Reed Bunting (Emberiza schoeniclus)

BREEDING

DISTRIBUTION MAPS

Reed Bunting © Richard Steel

Reed Bunting © Richard Steel

The rapid decline in breeding numbers has put Reed Bunting on the Red List of species of conservation concern, with a national and local BAP to support action for its recovery. The national population index for Reed Bunting crashed to reach a low point in 1984 that was 57% down on their peak just a decade earlier in 1975; the Cheshire and Wirral picture may have been worse, since the fall in northern Britain was greater than in southern areas (Peach et al 1999). Since then, the national index has fluctuated within quite a narrow range and the 2004 figure is little different from that of twenty years before. Thus, the population was falling throughout the period of our First Atlas, and the large decrease (169 lost, 54 gained) in occupied tetrads shown in the ‘change’ map is probably mainly in tetrads surveyed in the early years of our 1978-84 First Atlas survey. This drop is widespread and scattered throughout the county but includes a major loss from most of the Wirral peninsula. It is still, however, a common bird of the damp, scrubby areas in the Mersey valley, and Reed Bunting is perhaps the characteristic species of the marl pit ponds across much of agricultural Cheshire; the only areas showing more than the odd gains since our First Atlas are in the south-west of the county.

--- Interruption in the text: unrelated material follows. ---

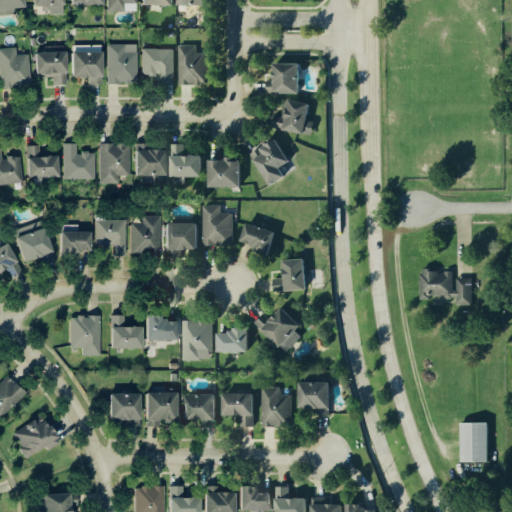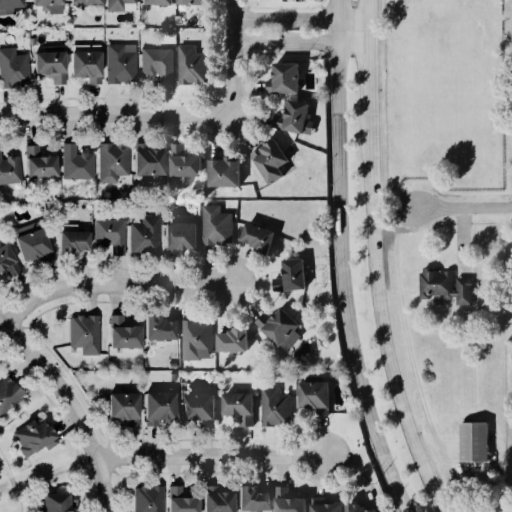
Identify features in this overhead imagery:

Demographic analyses suggest that the national decline was driven by decreasing over-winter survival rates, particularly for the inexperienced first-year birds, probably because of reduced availability of small seeds on farmland (Peach et al. 1999). The breeding decline was as severe along waterways as on farmland, and deterioration of the Reed Bunting’s characteristic wetland habitats may have had a serious effect, through loss of small ponds, unsympathetic river engineering and the encroachment of scrub and carr. In other parts of Britain, Reed Buntings have compensated by moving to breed into fields of this crop: farmland densities are four times higher in oilseed rape than in cereals or setaside (Gruar et al 2006). This is not likely to have had much effect in Cheshire and Wirral, however, with the relatively low area of this crop.

Reed Bunting abundance.

Reed Bunting abundance.

Breeding Reed Buntings occupied a very wide range of habitats. Most contained water or reedbed, but a significant fraction of birds belie the species’ name. During the middle of the 20th century the species had spread out to occupy some dry habitats, although these are probably sub-optimal and much of the population decline seems to have been in these drier areas. Even in apparently favourable habitat, however, there have been waning numbers. This species has been included in most years of the mid-May Woolston warbler census; counts have dropped dramatically from a mean of 103 singing males in the years 1983-89, to 78 males in 1994-97 and a mean of only 36 singing males during the three years of this Atlas. The unmanaged progression from open scrub towards a drier woodland has presumably been inimical to this species. It has also been noticeable across the county that the species has extended its breeding season, with some birds singing into August, probably driven by the poor success of early nests to prolong their season with further attempts. Fieldworkers confirmed breeding in 40% of the tetrads, mostly by seeing adults with a beak full of grubs, the observers’ attention probably being drawn by the birds’ insistent anxiety calls. Adults feed themselves on small seeds all year round, but have to find the protein-rich invertebrates for their chicks; it may be a reduction in insects that has cut Reed Bunting breeding numbers, especially in drier habitats.

The BTO analysis of 2004-05 BBS data puts the breeding population of Cheshire and Wirral as 4,410 birds (3,930-4,930), corresponding to an average of about 16 birds per tetrad with confirmed or probable breeding, or 10 birds per tetrad in which the species was recorded. The abundance map, although distorted for much of Wirral, shows that the main density of Reed Buntings is along the Mersey valley, where most of their ideal habitat is to be found.